Why the transpose of $A$ is not looking at the transformation $A$ in the dual space Most of the time people are saying that in order to have a better understanding about what the transpose really represents is this:

We have a linear transformation $T : V \to V$ with $V$ a finite vector space.  Then the tranpose is a linear application in the dual space, namely, $T^* : V^* \to V^*$ such that $T^*(\phi)(v) = \phi(Tv)$.

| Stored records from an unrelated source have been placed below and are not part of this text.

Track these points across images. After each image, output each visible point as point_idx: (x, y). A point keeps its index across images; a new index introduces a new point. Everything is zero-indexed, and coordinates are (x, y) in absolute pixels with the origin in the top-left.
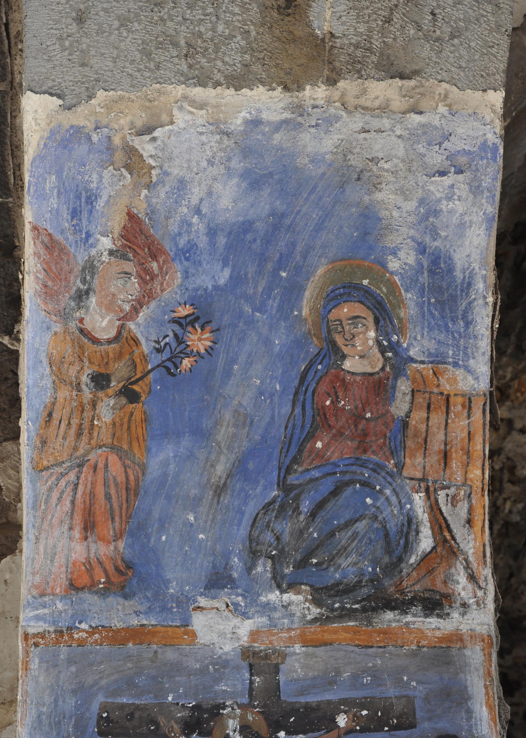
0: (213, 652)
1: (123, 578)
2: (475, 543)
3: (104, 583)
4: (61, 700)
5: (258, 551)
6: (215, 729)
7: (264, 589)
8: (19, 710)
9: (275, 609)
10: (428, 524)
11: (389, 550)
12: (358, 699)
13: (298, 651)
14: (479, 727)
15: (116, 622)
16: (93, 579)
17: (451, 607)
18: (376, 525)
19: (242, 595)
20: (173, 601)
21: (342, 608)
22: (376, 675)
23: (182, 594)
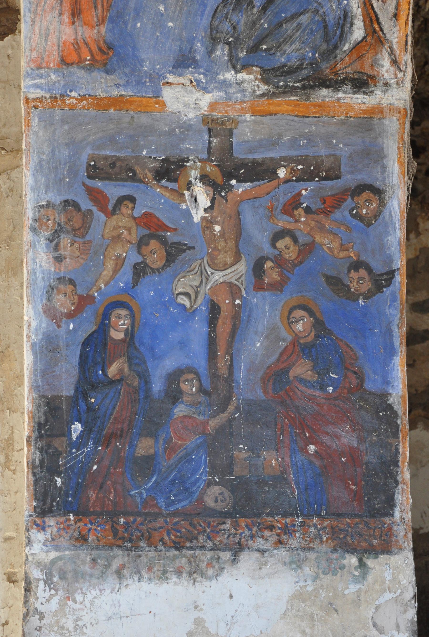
0: (179, 118)
1: (105, 57)
2: (400, 33)
3: (89, 60)
4: (57, 150)
5: (218, 38)
6: (180, 177)
7: (222, 70)
8: (24, 156)
9: (230, 85)
10: (361, 18)
11: (327, 39)
12: (295, 157)
13: (248, 119)
14: (391, 178)
15: (100, 92)
16: (80, 57)
17: (375, 86)
18: (317, 18)
19: (203, 74)
20: (146, 77)
21: (286, 86)
22: (311, 139)
23: (154, 72)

I understand what all of this means, but what is the motivation behind this definition of the transpose? 
For me, if we have a linear map $T : V \to V$, then a more natural thing to look at is this:  what is the transformation $T$ in the dual space $V^*$ ?
 In this case this is simply the linear application $T^* : V^* \to V^*$ such that : $T^*(\langle y, . \rangle) = \langle Ty, . \rangle$. For me this is a natural transformation to look at, namely, the application $T$ acting on the dual space. 
Yet I don't understand the motivation behind the transpose. Why this definition, and not another? 
Thank you! 
 A: The transpose map $T^*\colon W^*\to V^*$ can be defined for every linear map $T\colon V\to W$, where the vector spaces need not be endowed with an inner product and could be infinite dimensional as well.
The case of $T\colon V\to V$ where $V$ is a finite dimensional inner product space (over the reals, for simplicity) is a bit different, but not really too much.
The inner product allows you to define an isomorphism $\Phi\colon V\to V^*$, via the mapping $v\mapsto\Phi(v)=\hat{v}$, where $\hat{v}(w)=\langle v,w\rangle$.
This mapping is linear and injective, because $\langle v,w\rangle=0$ for all $w$ implies $v=0$. Hence, due to $V$ being finite dimensional, $\Phi$ is an isomorphism.
Now consider the map $T'\colon V\to V$ defined by
$$
T'=\Phi^{-1}\circ T^*\circ\Phi
$$
where $T^*\colon V^*\to V^*$ is defined by $T^*(\varphi)=\varphi\circ T$.
Consider now $v\in V$; then $\Phi\circ T'(v)=\Phi(T'(v))=\widehat{T'(v)}$ is the map such that
$$
\widehat{T'(v)}(w)=\langle T'(v),w\rangle
$$
by definition. On the other hand, $T^*\circ\Phi(v)=T^*(\hat{v})=\hat{v}\circ T$ is the map such that
$$
\hat{v}\circ T(w)=\hat{v}(T(w))=\langle v,T(w)\rangle
$$
Thus $T'$ is exactly the unique linear map $T'\colon V\to V$ such that, for all $v,w\in V$,
$$
\langle T'(v),w\rangle=\langle v,T(w)\rangle
$$
and the argument above is precisely the proof that this $T'$ exists.

What if $T\colon V\to W$ and both spaces are finite dimensional? To every basis $\mathscr{B}$ of a vector space, there corresponds a unique dual basis in the dual space, $\mathscr{B}^*$. If $\mathscr{B}$ is a basis of $V$ and $\mathscr{D}$ is a basis of $W$, we can compute the matrix $A$ of $T$ with respect to these basis. Then the matrix of $T^*\colon W^*\to V^*$ with respect to the dual bases is precisely the transpose matrix of $A$.